*** SUPPLIED MATERIAL
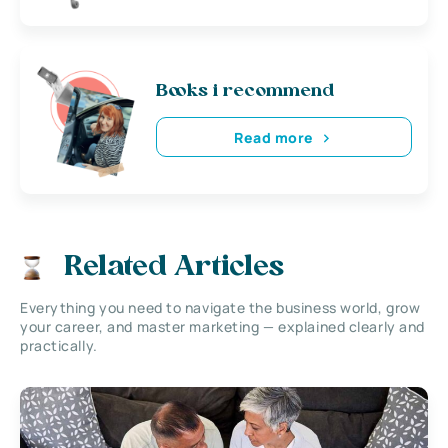
Books i recommend
Read more
Related Articles
Everything you need to navigate the business world, grow
your career, and master marketing — explained clearly and
practically.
******
TASK TO COMPLETE: Write out only those lines of the entries that lie between the line containing "Everything you need" and the last line, inclusive, reproducing them exactly.

EXERCISE ANSWER:
Everything you need to navigate the business world, grow
your career, and master marketing — explained clearly and
practically.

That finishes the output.